Cinema com Rapadura

OPINIÃO   domingo, 03 de maio de 2020

#RapaduraRecomenda – O Gigante de Ferro (1999): somos quem escolhemos ser

Animação sobre um visitante metálico do espaço e sua conexão com um garoto do interior dos EUA em plena Guerra Fria explora temas históricos e sociais da época ao mesmo tempo que entrega um belo conto sobre amizade e escolhas.

A safra de 1999 rendeu inúmeras excelentes obras advindas do cinema hollywoodiano. De “Beleza Americana” e “À Espera de um Milagre” a “Matrix” e “Clube da Luta”, a sétima arte foi usada de maneiras variadas para explorar diferentes aspectos do ser humano e da sociedade em filmes de alta qualidade. Com tantas obras fantásticas, algumas verdadeiras pérolas não foram captadas pelo radar do grande público e se tornaram injustos fracassos de bilheteria. Uma delas é “O Gigante de Ferro”.

Animação que marcou a estreia de Brad Bird (“Os Incríveis 2”) na direção de um longa-metragem, o filme é baseado no livro “The Iron Man”, do britânico Ted Hughes, publicado em 1968. O romance conta a história da chegada de um gigante homem de metal e sua amizade com um garoto que o leva a defender o mundo de um dragão espacial. O filme adapta alguns elementos, se passando durante a Guerra Fria na década de 1950 numa pequena cidade nos Estados Unidos. Na versão do cinema, o garoto Hogarth Hughes (Eli Marienthal) encontra um gigante de ferro que veio do espaço e tenta escondê-lo da mãe, Annie (Jennifer Aniston), contando com a ajuda do artista sucateiro Dean (Harry Connick Jr.) para escapar do irritante agente federal Kent (Christopher McDonald). E sim, o sobrenome do protagonista é uma homenagem ao autor do livro.

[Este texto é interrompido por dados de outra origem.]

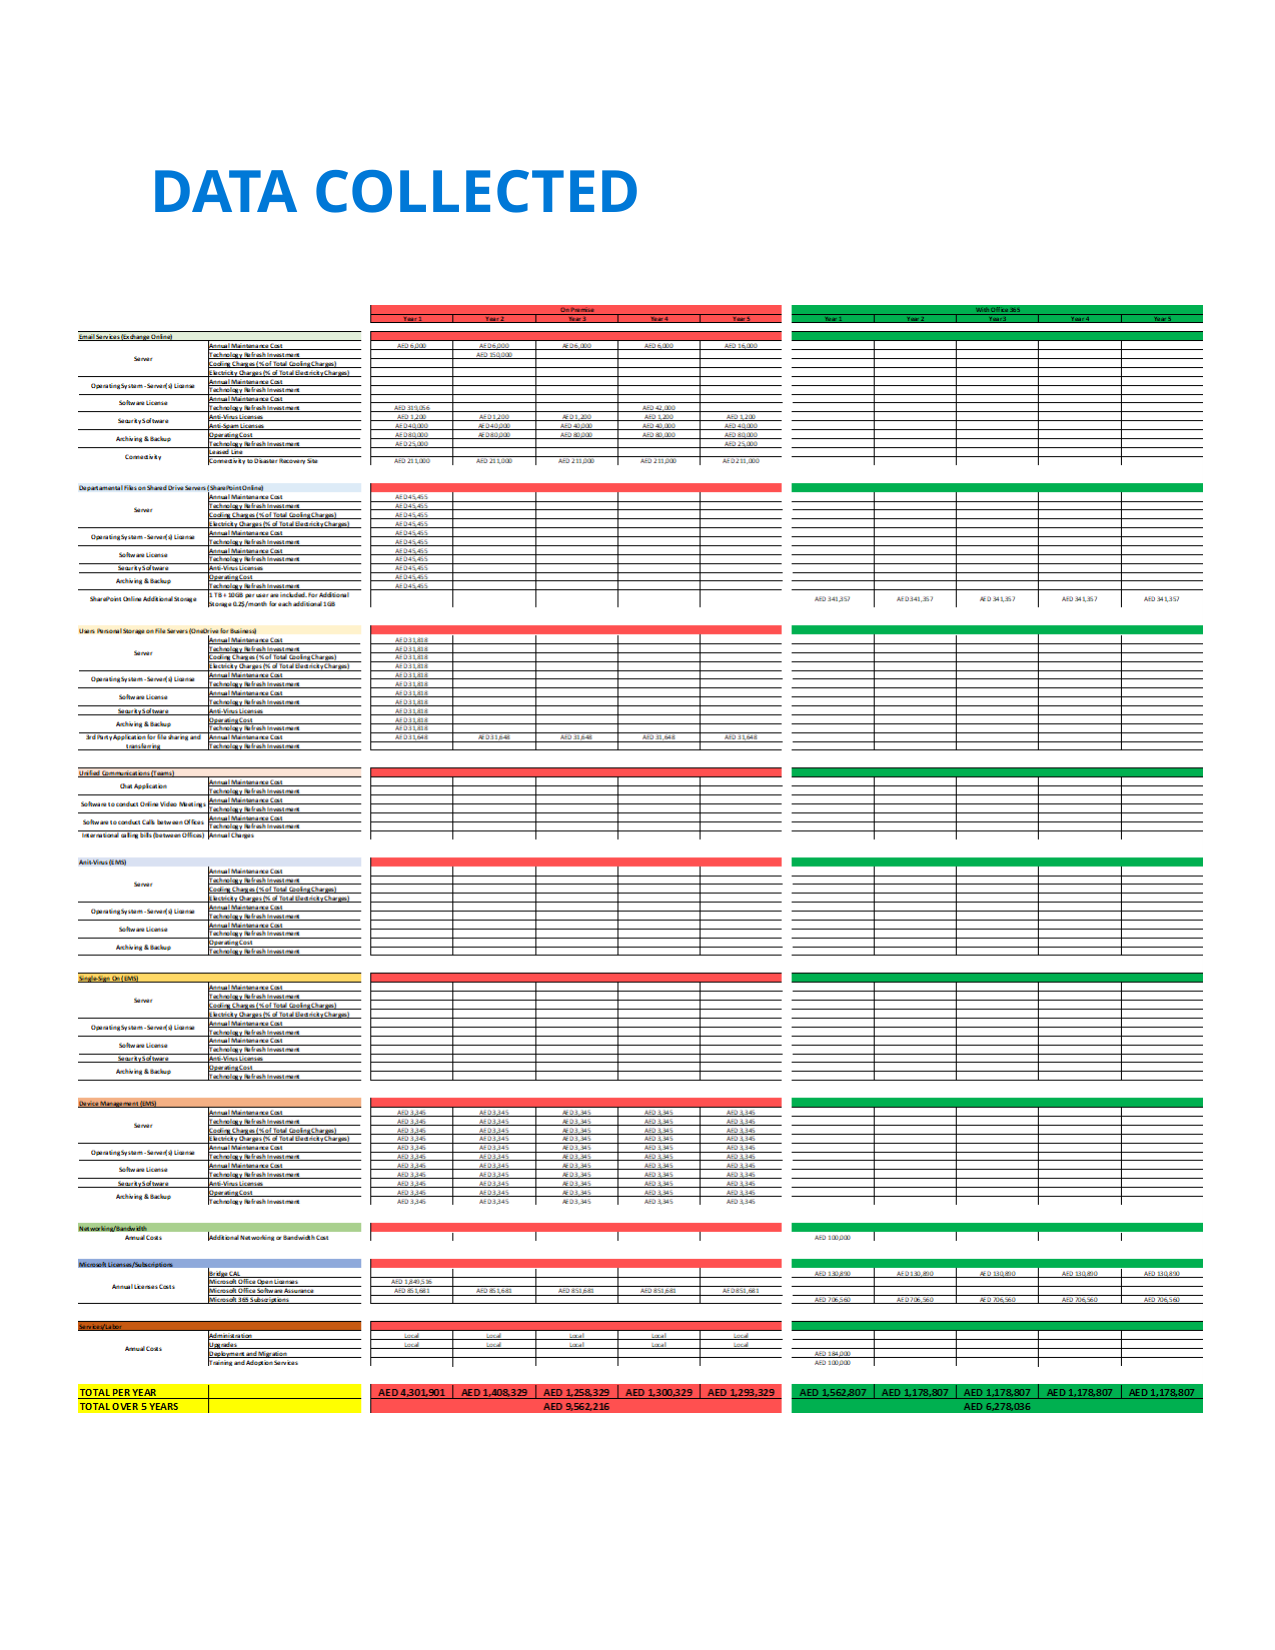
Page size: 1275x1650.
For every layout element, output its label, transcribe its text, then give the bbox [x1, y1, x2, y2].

subtitle DATA COLLECTED [150, 150, 1125, 229]
picture [78, 305, 1204, 1414]
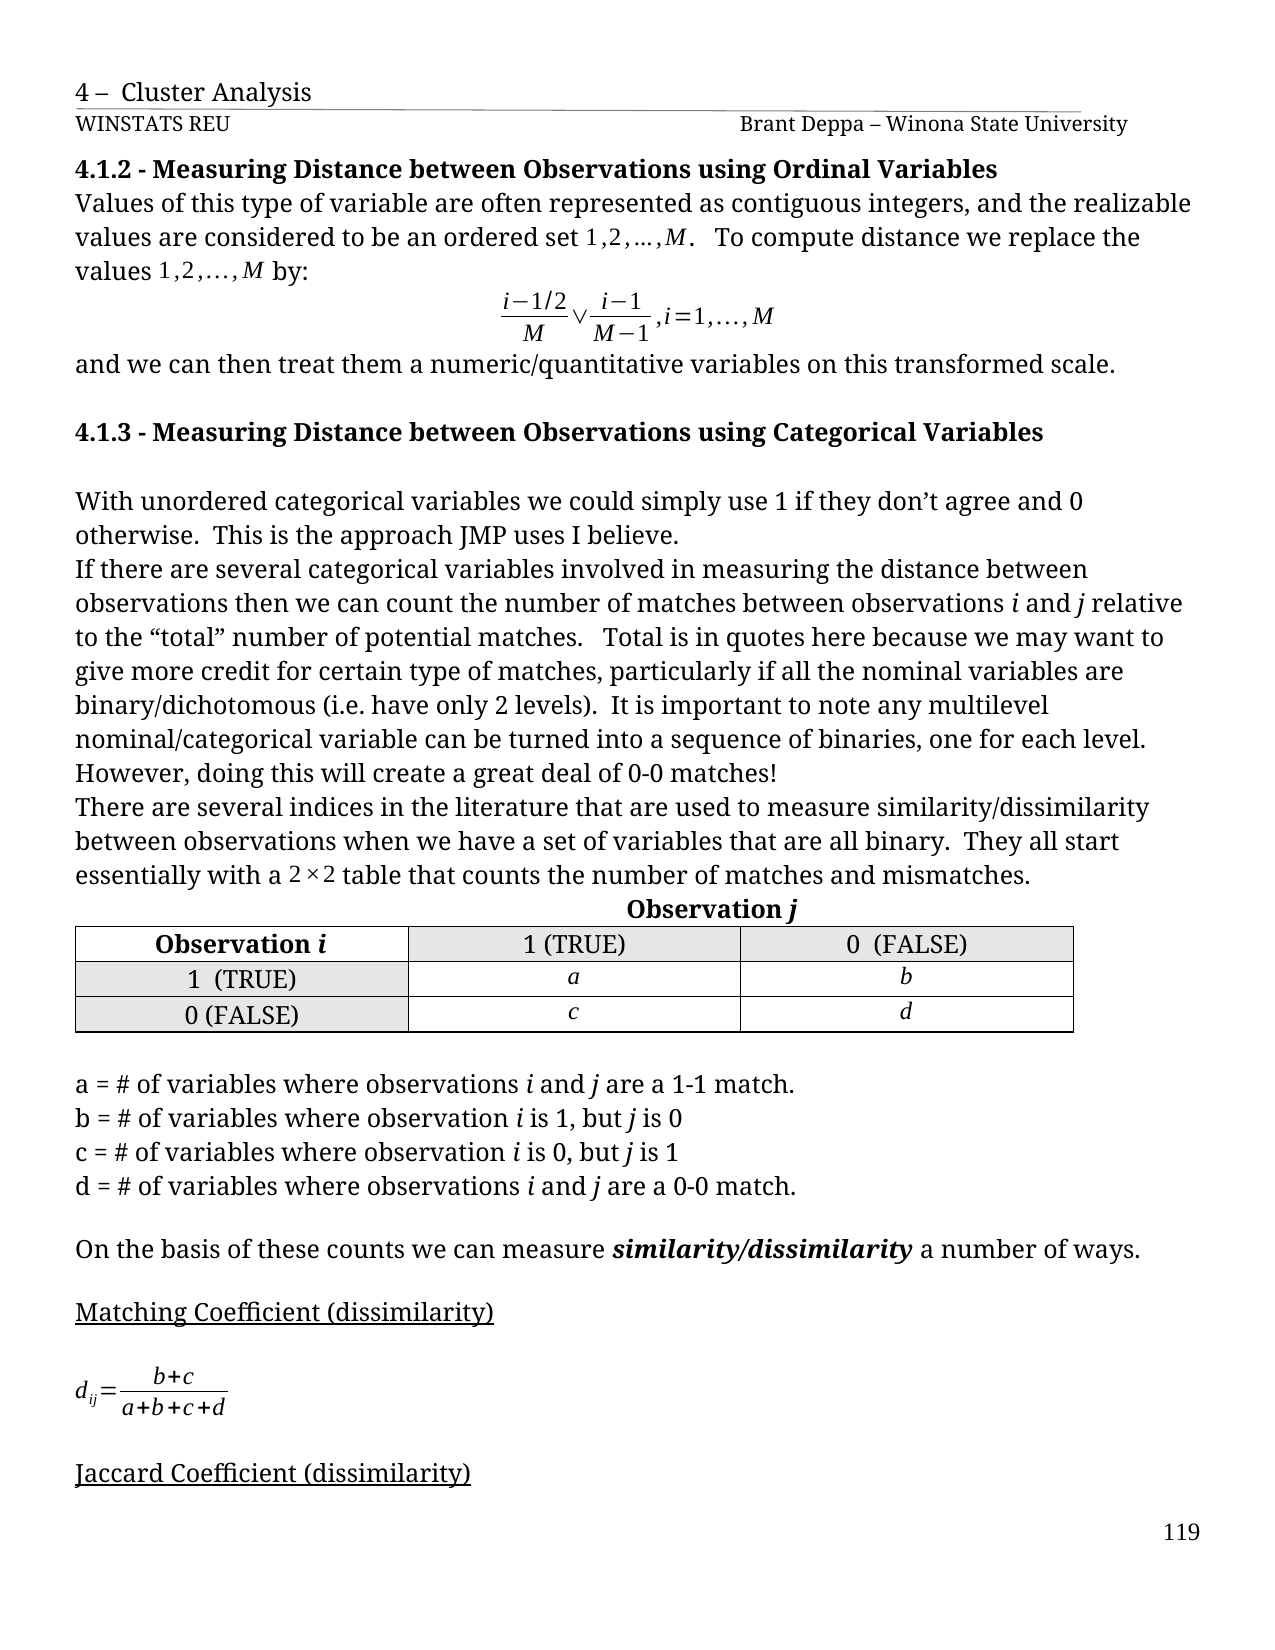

O fato mais curioso sobre este filme é que sua ideia nasceu como um musical produzido por ninguém mais, ninguém menos que Pete Townshend, da banda The Who, que havia composto um álbum intitulado “The Iron Man”, mas logo o foco foi mudado para a produção desta obra que mistura imagens geradas por computador com a tradicional animação 2D. O desafio de mesclar as duas técnicas de forma que pareçam indistintas visualmente pode ter sido grande, mas o resultado definitivamente compensou, com movimentações orgânicas que impressionam em suas interações.

O roteiro assinado por Bird e Tim McCanlies teve um toque pessoal do diretor, cuja irmã foi assassinada pelo marido. A tragédia levou o diretor a imaginar como seria uma arma que tivesse alma e não quisesse ser uma arma. Esse tema permeia a trama que, mesmo com apenas uma hora e vinte e seis minutos de duração, consegue entregar um material rico e belo, com uma homenagem a um certo alienígena famoso dos quadrinhos que não falha em atingir os corações dos fãs.

Bird já mostra aqui sua incrível competência em dar ritmo a uma história. Pode haver um ou outro ponto que não passa sob uma análise minuciosa, mas é procurar sarna para se coçar. O longa é organicamente fluido, com diálogos bem escritos e encaixados, gerando não só imersão na ambientação (que consegue entregar elementos narrativos intrigantes apenas com direção de arte), mas também conexão com o carinho entre o menino e o gigante. Bird entrega uma animação que faz o público esquecer que tudo ali foi desenhado de tão cativante e plausível que tudo parece ser.

Outro feito impressionante do roteiro é saber lidar com as subcamadas de seu pano de fundo para ter algo a dizer sobre a política da época, quando incontáveis obras de ficção científica tratavam do holocausto nuclear e invasores de Marte. São elementos como esse que mostram a riqueza do longa, que vai muito além de contar uma aventura entre um menino e seu amigo alienígena. Amigo este, aliás, que se prova um baita personagem. Adorável em sua inocência e ingenuidade quase infantil, vê-lo aprender a se comunicar e processar temas abstratos como definições de alma e morte é eficiente o bastante para nunca ficar sisudo demais e tratar as crianças espectadoras com o devido respeito que merecem. Assim como em “E.T. – O Extraterreste”, é inevitável torcer para que a dupla de amigos termine vencedora e feliz.

“O Gigante de Ferro” não teve a atenção merecida nas bilheterias. É uma pena que uma joia preciosa como essa tenha se perdido no meio de tantas outras no final do milênio. Uma animação muita acima da média que vai além de uma simples aventura e tem algo a dizer sobre o poder que temos sobre nossas escolhas.